1PB = 1024 TB = 1024 GB

@jks234 4 месяца назад

What makes knowledge so complex is not the words, but the way the words are used. Choose any word and you will see that it is linked with hundreds of topics and contexts. If I say draw, I could be talking about drawing water drawing class drawing during class drawing my friend drawing a dog drawing a long time drawing that sold for a lot of money I like drawing And so on. These all code for a different idea. And it is these “ideas” or relationships that foundation models encoded. With these relationships, you now have the probabilistic weights that allow you to construct realistic and correct sounding sentences that are also likely accurate because of the enormous dataset it was trained on. Another context idea. You want to connect fish to swim. This is highly weighted in the llm.

@TheLeppus28 5 месяцев назад

What to do if a Large Language Model after putting all petabytes of data into it is still talking nonsense?

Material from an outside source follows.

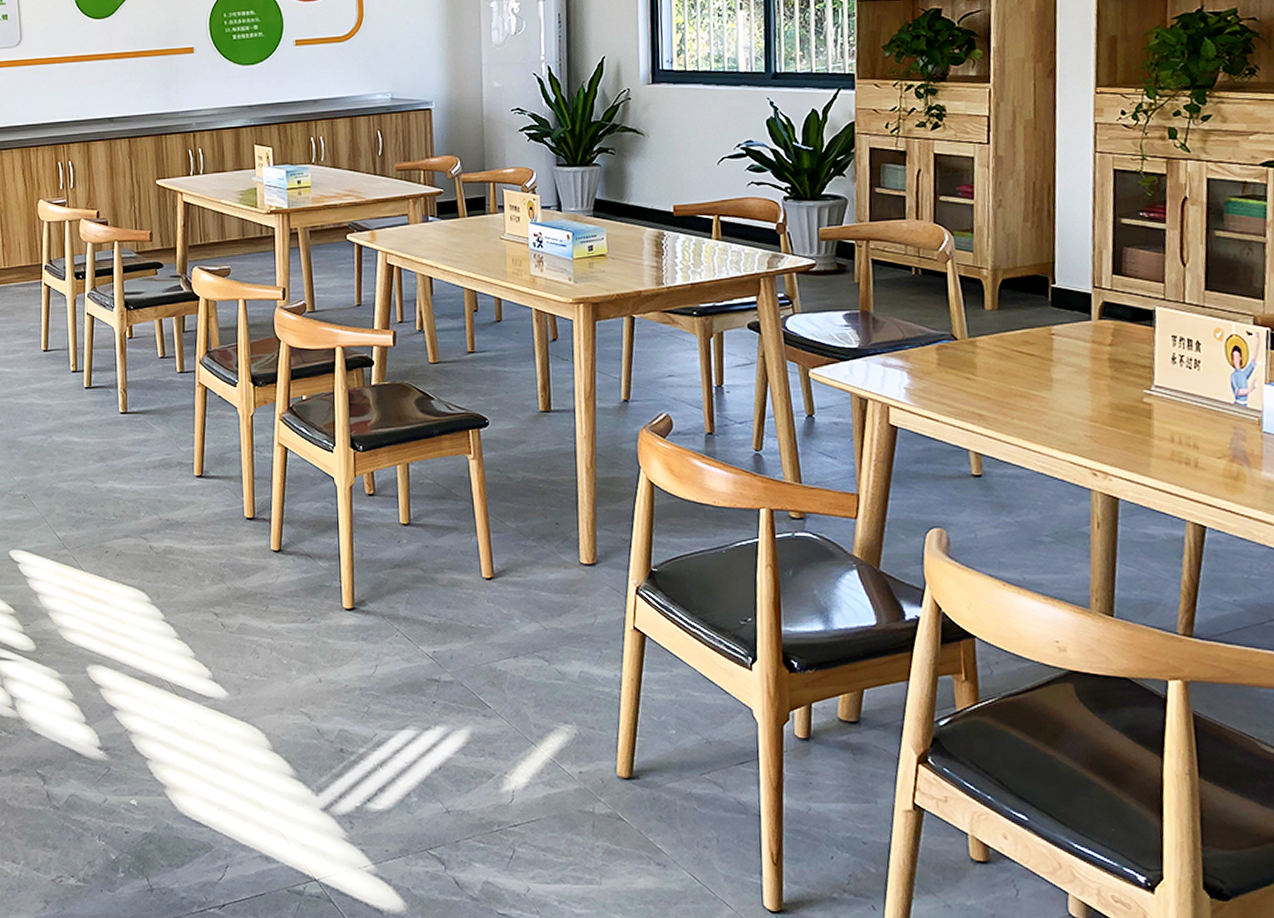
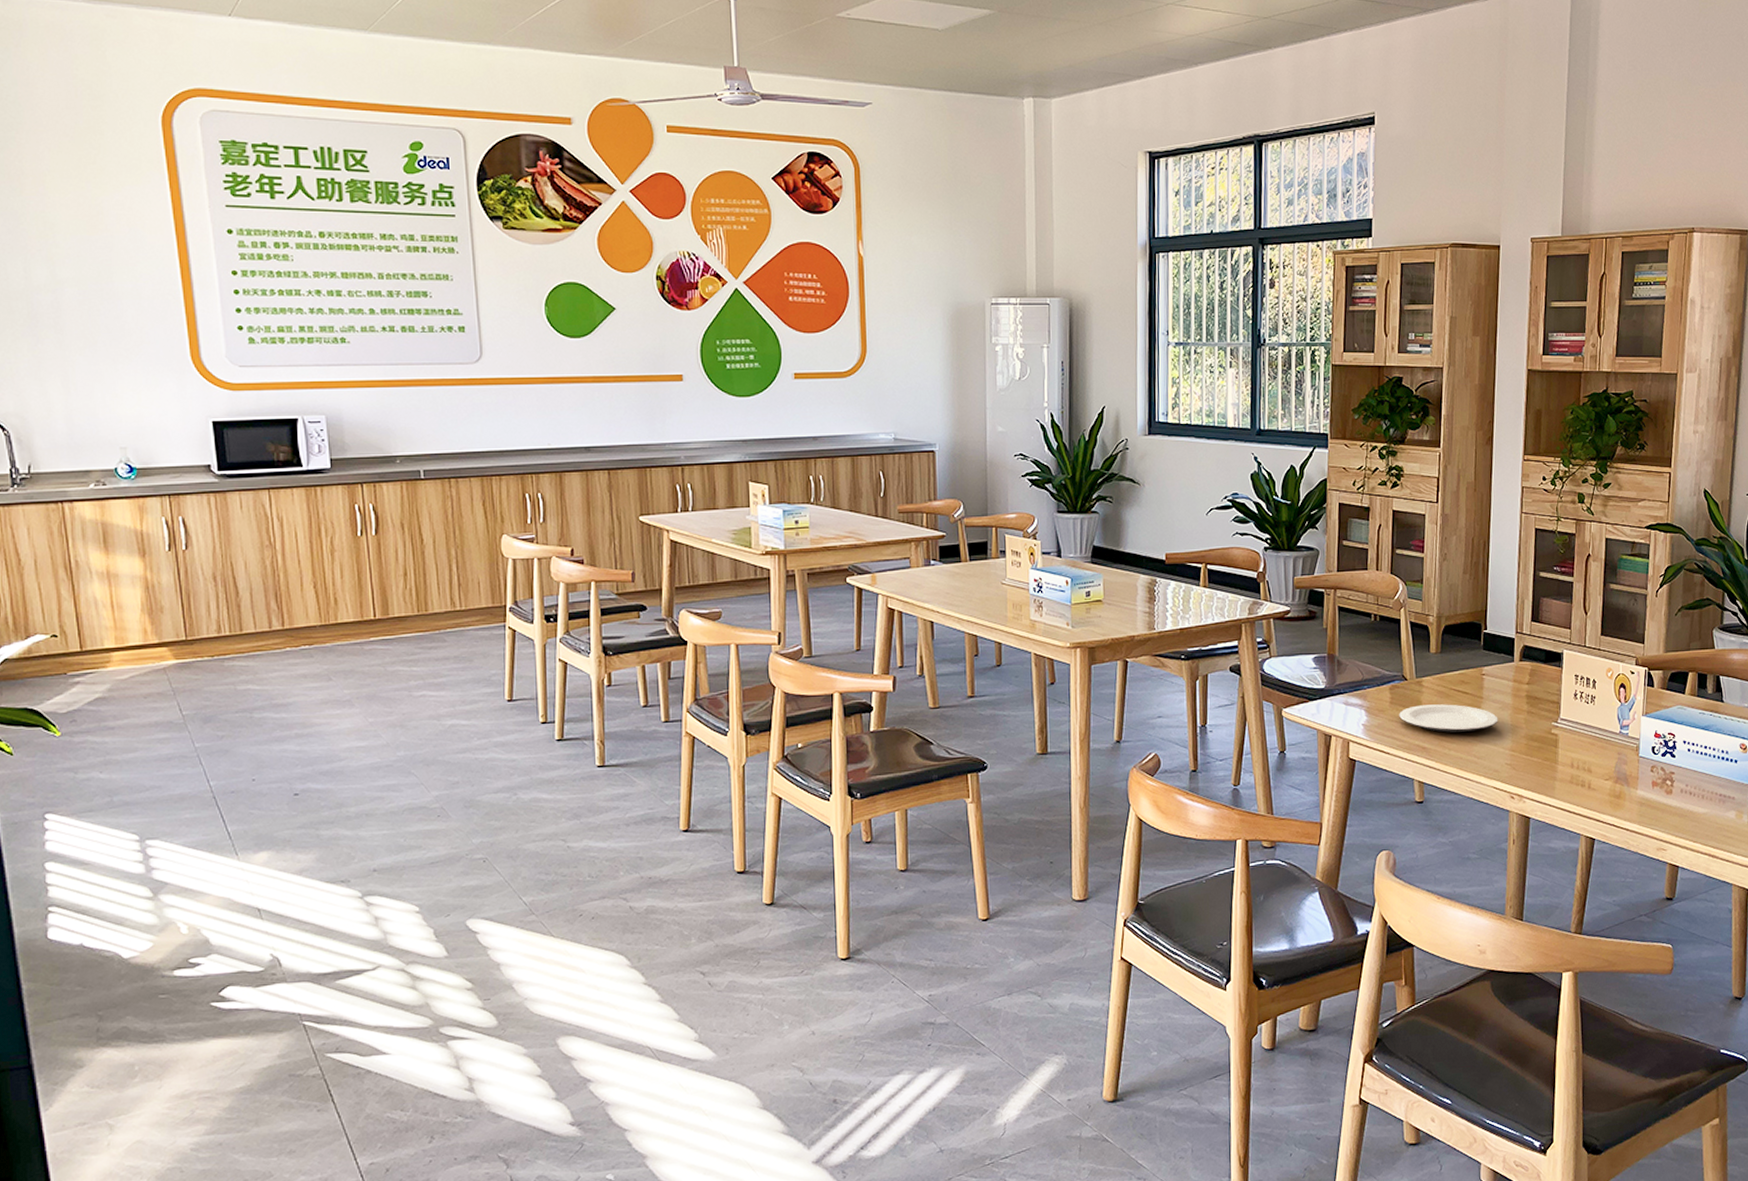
plate: none [949,367,1074,399] -> present [1399,704,1498,733]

@jonitalia6748 3 месяца назад

$PLTR

@Balthazar2242 9 месяцев назад

How is he writing backwards

@IBMTechnology 9 месяцев назад

See ibm.biz/write-backwards

@karolinasobczyk-kozowska3717 5 месяцев назад

Wow! It's a clever idea 😊

@thiruvetti 9 месяцев назад

You could have finished the video by saying an LLM like Chat GPT could have produced the entire explanation for this video.. (I think u hinted the same)

@MichaelDomer Месяц назад

Hire someone next time who can explain it to the average John and Jane. Talk about 7 billion parameters and you already have John and Jane scrathing their head like crazy what the fuck he's talking about. Oh, yeah, some in the comment section understand it... but they're not the average John and Jane... they're often familiar with coding, data, business processes, computers, etc

@AGI-001 2 месяца назад

This is scarrry

@Blazeww 8 месяцев назад

Isn't it using the most likely thing that humans defined and just uses patterns of what's most expected based on how humans interact and info put in..... that's not complicated. How do they not understand how it works....

@ricardog.p2610 2 месяца назад

If IBM knows that, why they didnt implement it in the Watson that were useless 😂😂😂

@spadaacca 7 месяцев назад

Not a very good video. Really didn't explain much. You could have said so much more in 5:33 than slowly drawing things and talking about business applications.